**WHAT IS REQUIRED**
Copy the lines from the one containing "What is the majority slice?" through the end of the records, inclusive, with "range" changed to "spread" and everything else unchanged. Leave the pictures out of your answer.

>>>

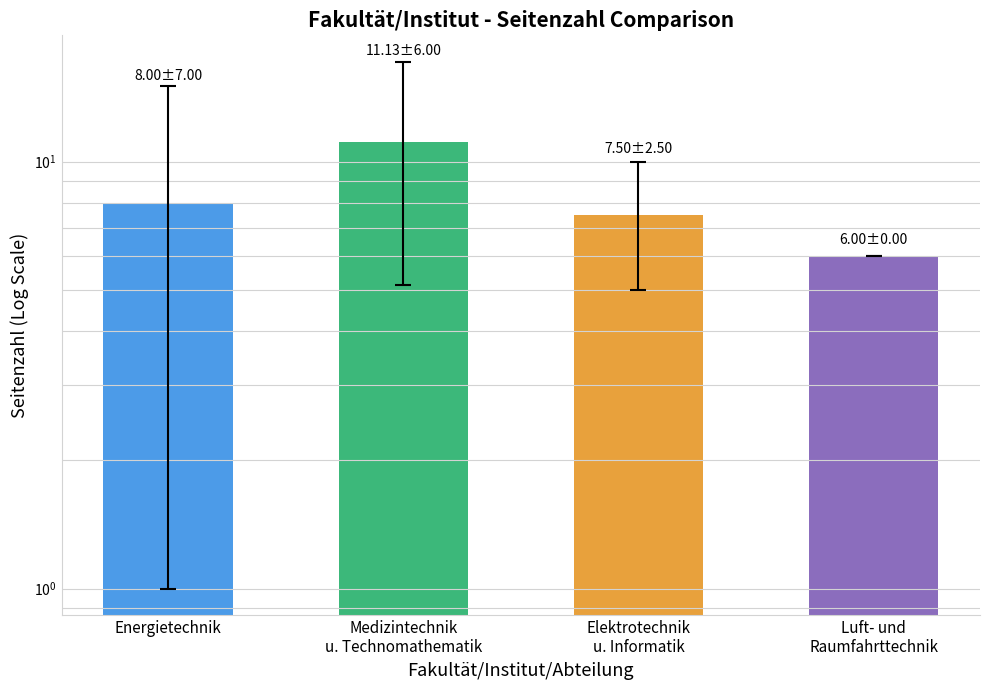

What is the sum of the values at Elektrotechnik
u. Informatik and Medizintechnik
u. Technomathematik?

18.6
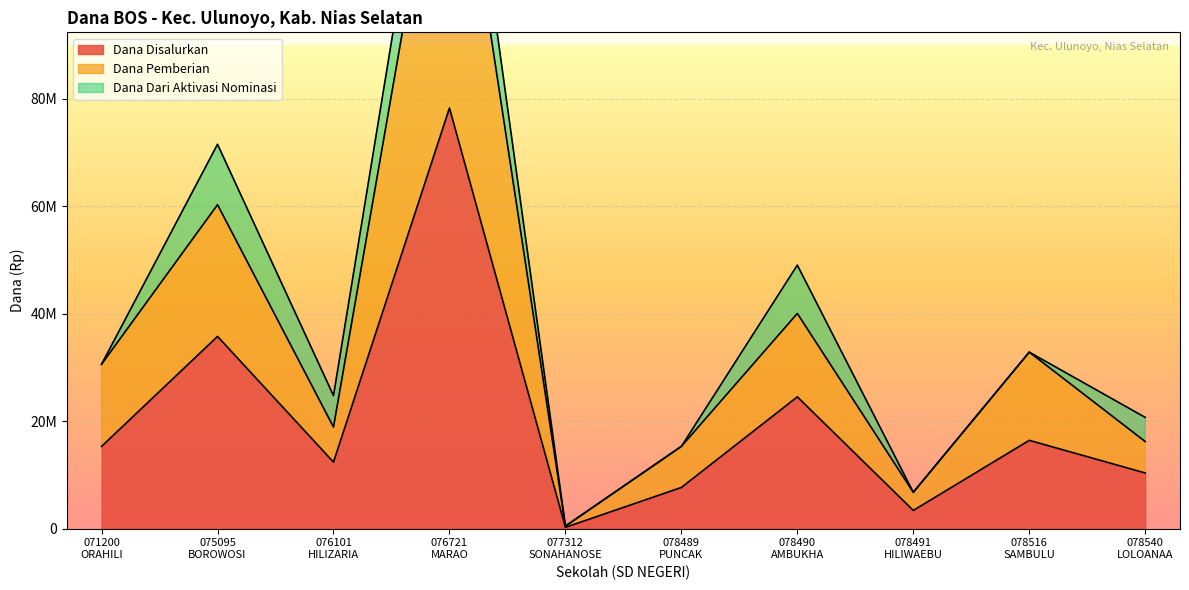

At which category does the chart reach its peak across all series?

076721
MARAO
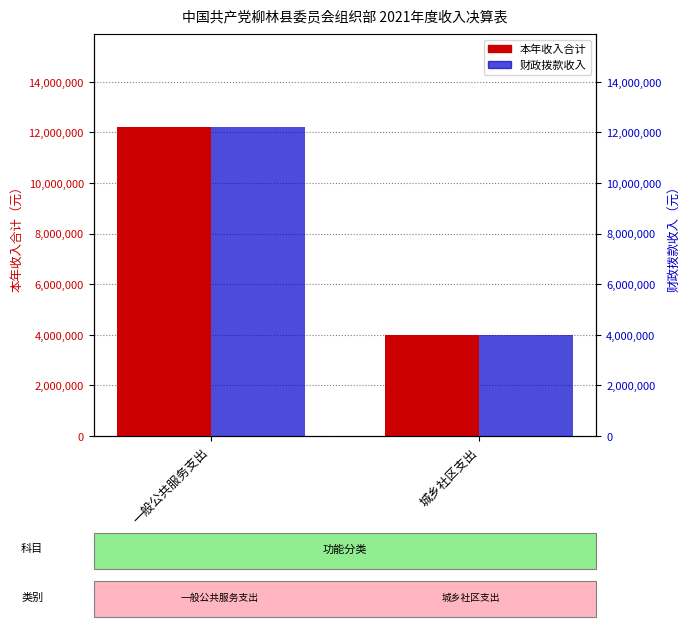

Rank the series by their maximum value, from lowest to highest.

本年收入合计, 财政拨款收入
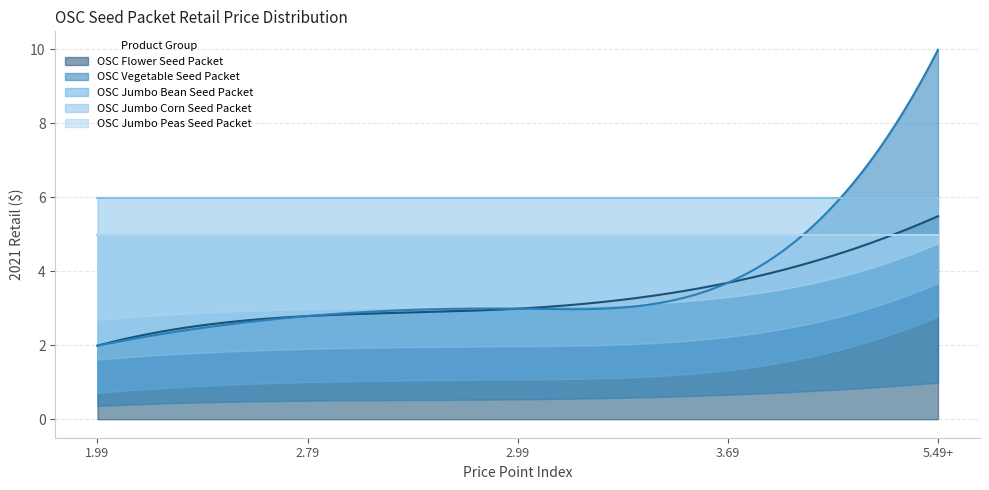

True or false: OSC Flower Seed Packet has a value of 4.7 at 2.79.

False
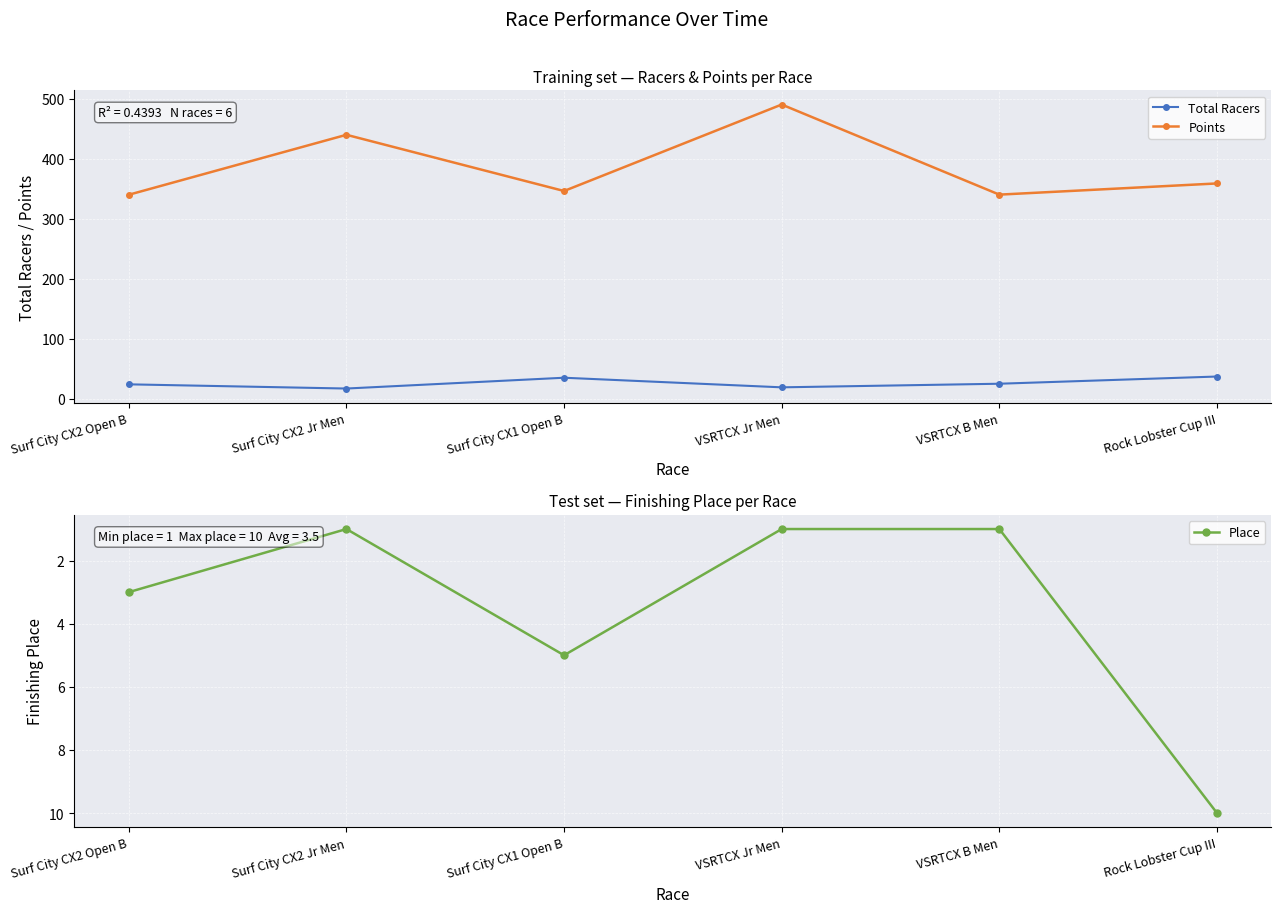

True or false: Place and Total Racers intersect in this chart.

False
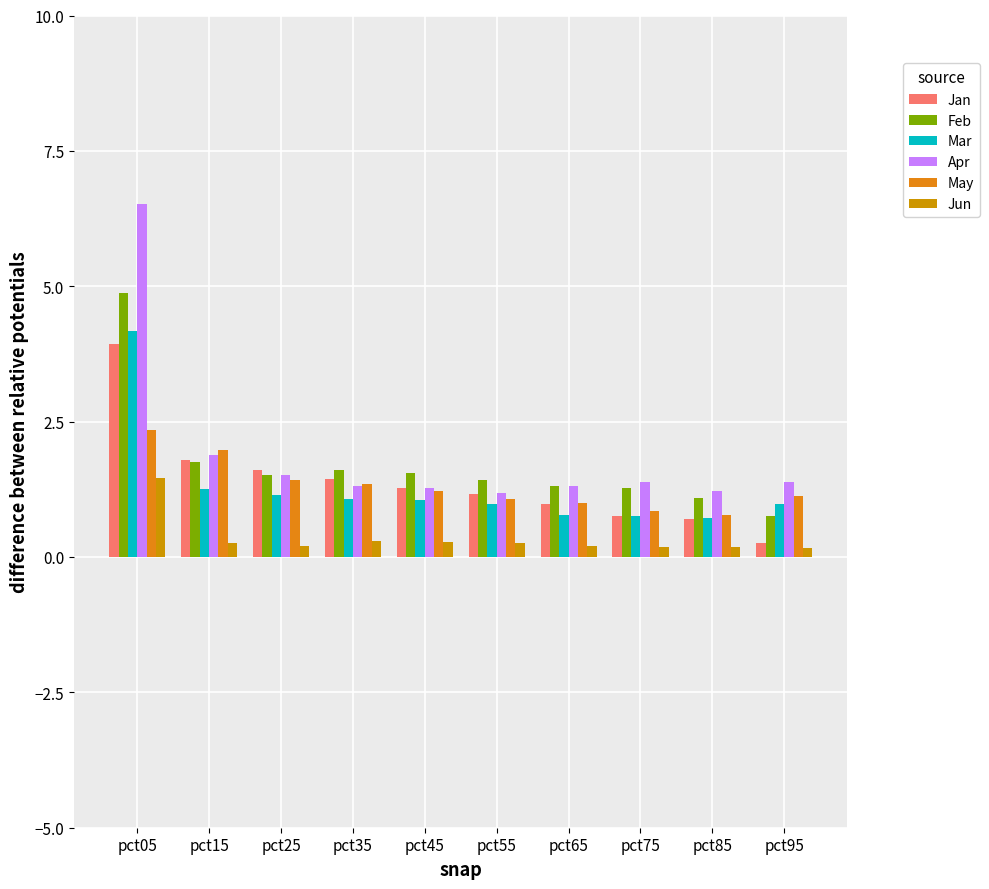

What is the spread (max minus min) of values at pct05?

5.1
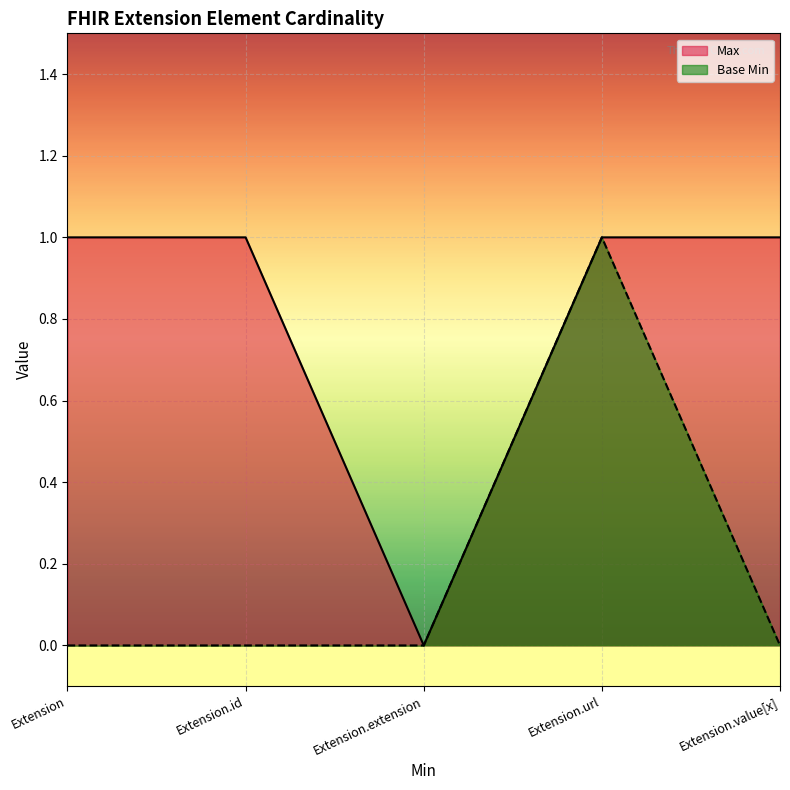

True or false: Max and Base Min intersect in this chart.

False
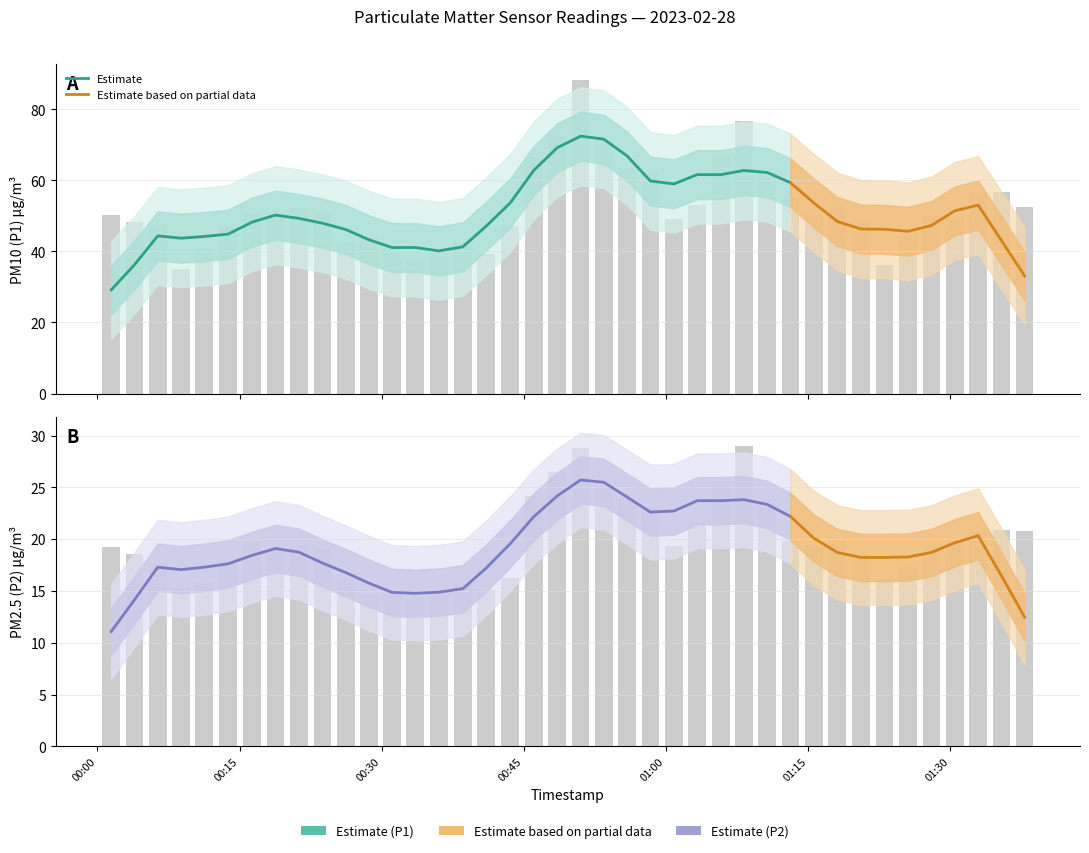

What is the greatest value displayed?

88.3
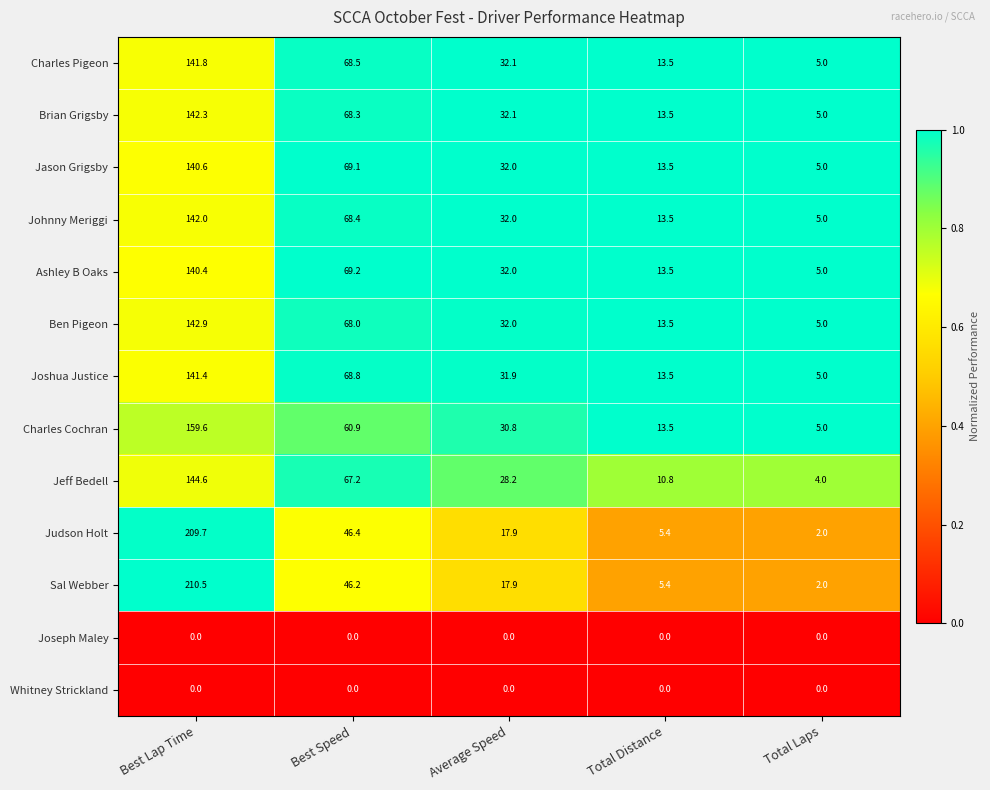

Which series has the largest range (max minus min)?

Sal Webber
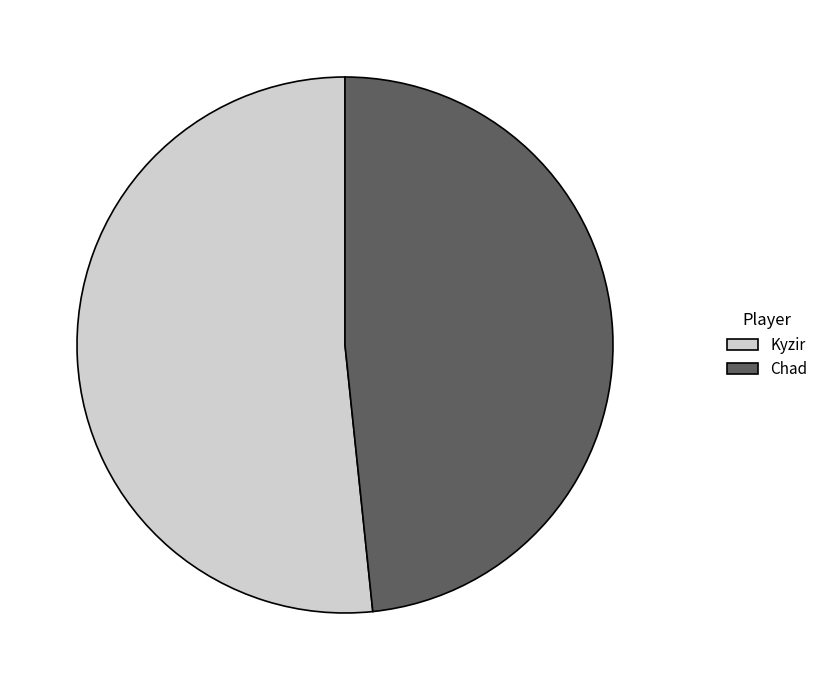

What is the majority slice?

Kyzir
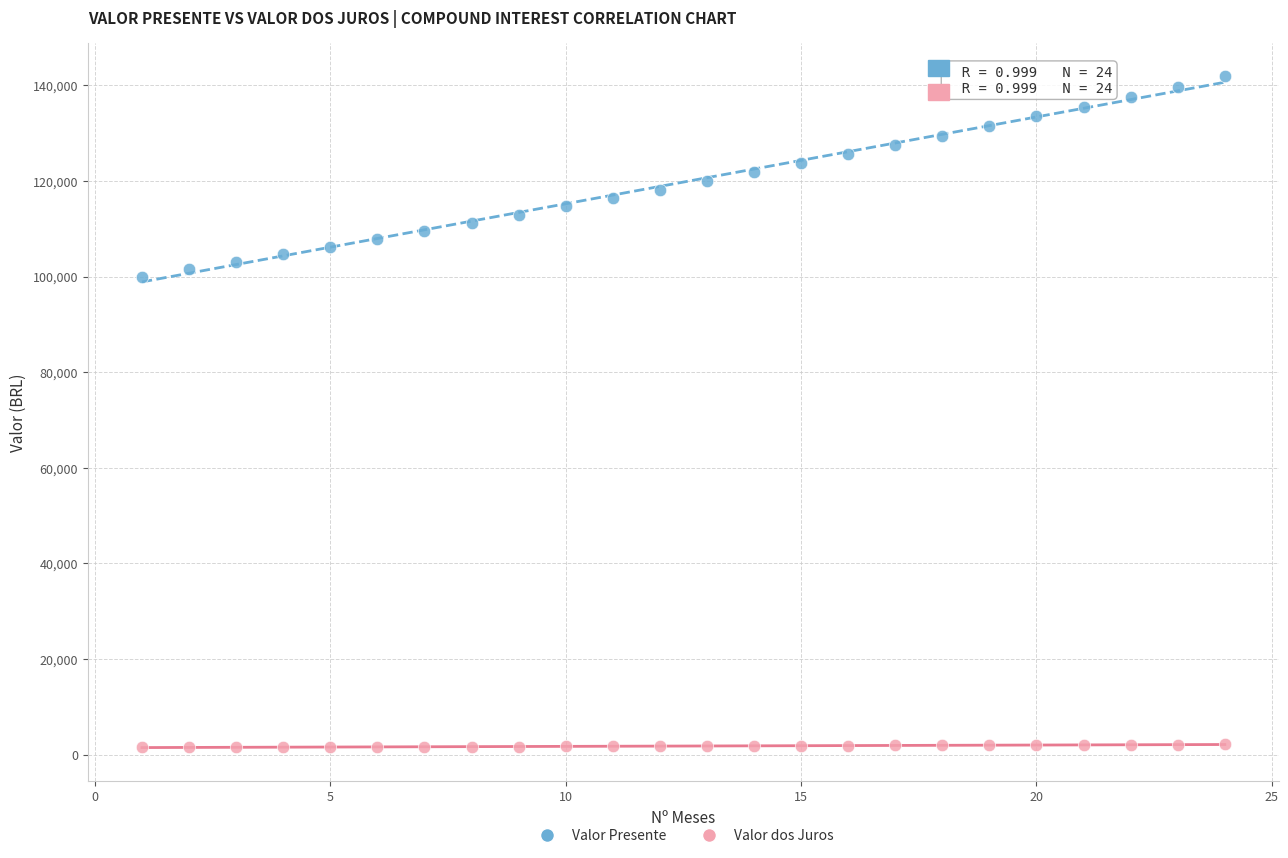

Across all data points, what is the range of X values (max minus min)?

23.0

<<<

**ANSWER AREA**
What is the majority slice?

Kyzir

Across all data points, what is the spread of X values (max minus min)?

23.0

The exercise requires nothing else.